Postby BlowingOldBoots » Tue Feb 13, 2018 9:10 pm

The wreck of Nancy Glen is lying at a depth of over 140m (460 feet). That is a tough call to raise a wreck. Salmond once again gets it wrong and turns it into a political point scoring contest by "calling" on the UK Government to fund the salvage. The Scottish Government should fund an attempt as an act of goodwill but it sets a precedent; who is worthy of government assistance.

There is a debate, that will not likely be heard, that the money would best be spent on other causes and can be put to better use, the search for Scotlands missing children, support for poverty, victims of abuse. There are also other lost sailors in Scotland, the crew of the Cemfiord probably went down with the ship which is in 75m of water, no calls to recover them.

There is an argument that recovery of the wreck will allow lessons to be learned but I do not believe that any lessons will be effectively implemented. Professional seafarers can be very unprofessional when costs that erode profit have to be realised, especially when margins are small.
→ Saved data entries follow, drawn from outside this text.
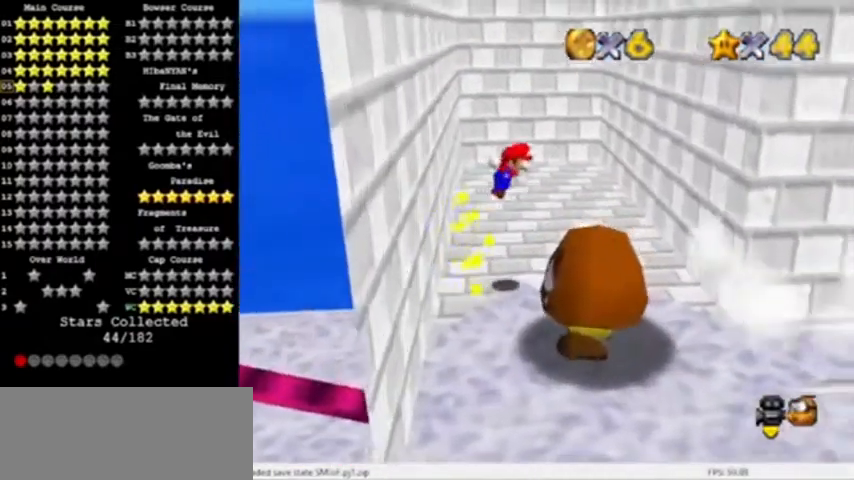
Gameplay with a controller (Nintendo layout); each line is a JSON object with the inputs held at the frame after it. "events" lists button and stick changes between this image and that frame as [ms after this image, input, new state], when the widget could be followed in between. Not read: L3 R3 left_stick.
{"buttons": [], "events": []}
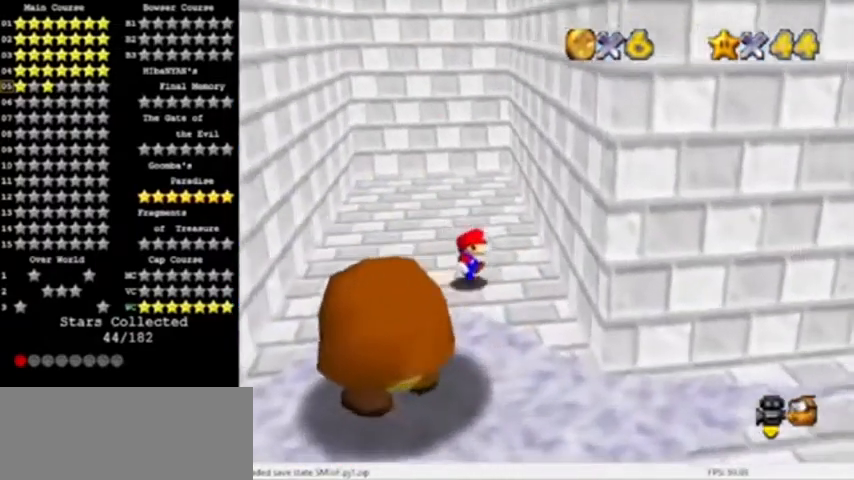
{"buttons": ["A"], "events": [[433, "A", "down"]]}
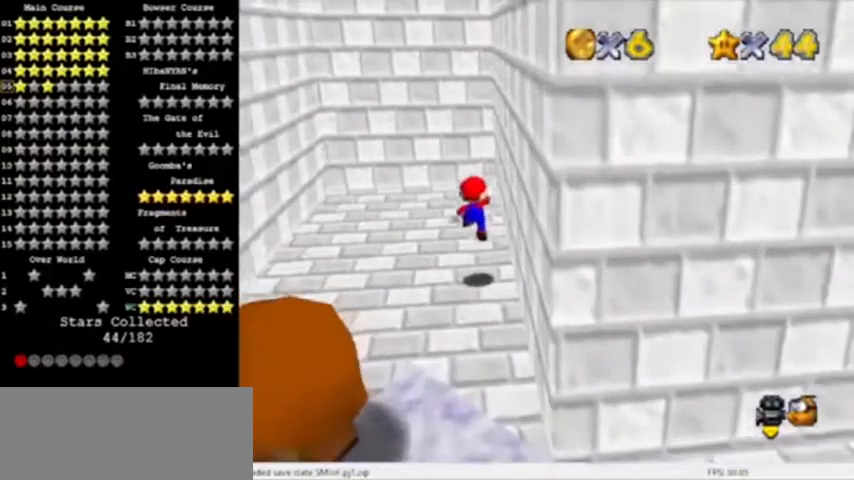
{"buttons": ["C_LEFT"], "events": [[67, "B", "down"], [234, "A", "up"], [267, "B", "up"], [367, "C_LEFT", "down"]]}
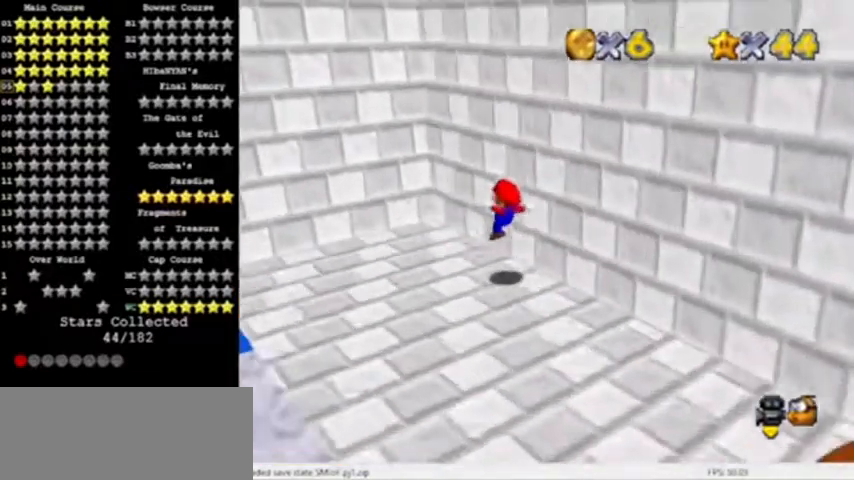
{"buttons": [], "events": [[66, "C_LEFT", "up"]]}
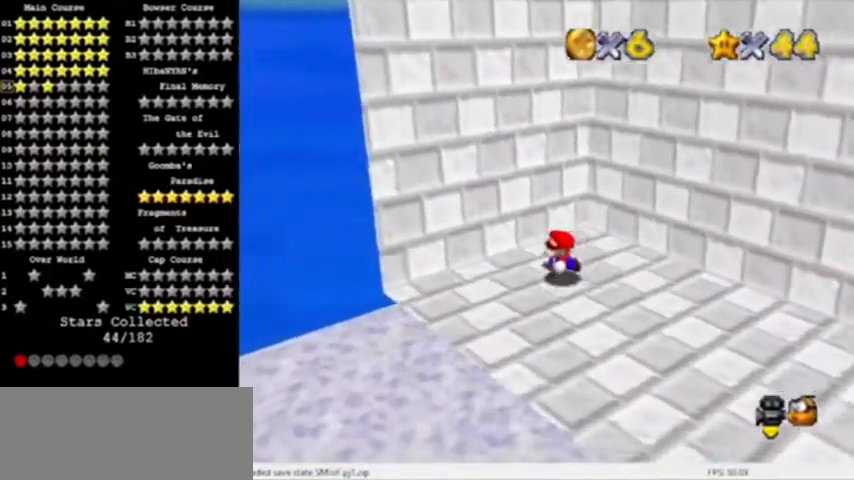
{"buttons": ["A"], "events": [[67, "A", "down"], [234, "A", "up"], [401, "A", "down"]]}
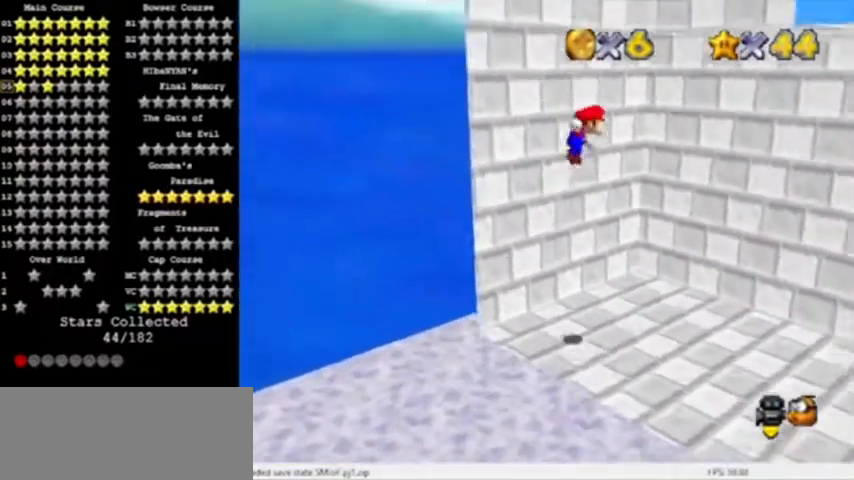
{"buttons": [], "events": [[400, "A", "up"]]}
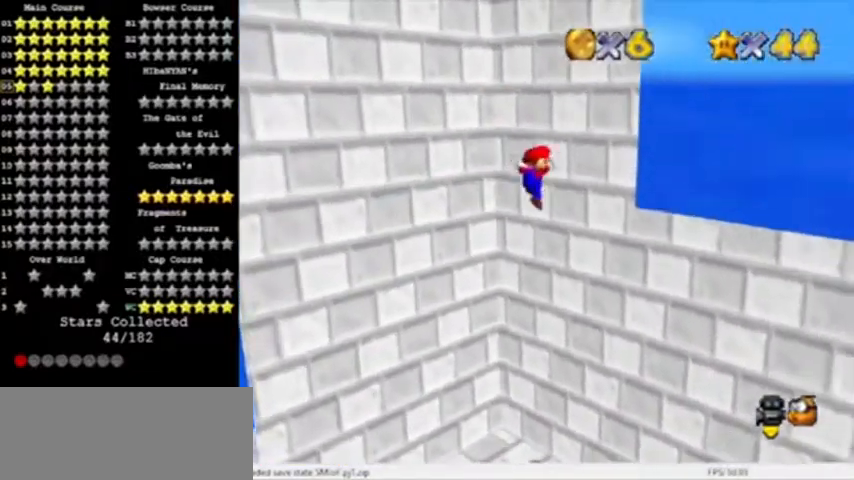
{"buttons": ["A"], "events": [[67, "A", "down"]]}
Personally, I think there should be an effort to recover the bodies but it should apply to all, including the crew of the Cemfiord, who equally deserve to be laid to rest, rather than the wreck being declared a grave site. I suspect that the grubby hand of politics, rather than altruism is at play here. There is a tradition and history of accepting that the sea is the grave of lost sailors.

The wreck of the Sapphire was found in 90m of water.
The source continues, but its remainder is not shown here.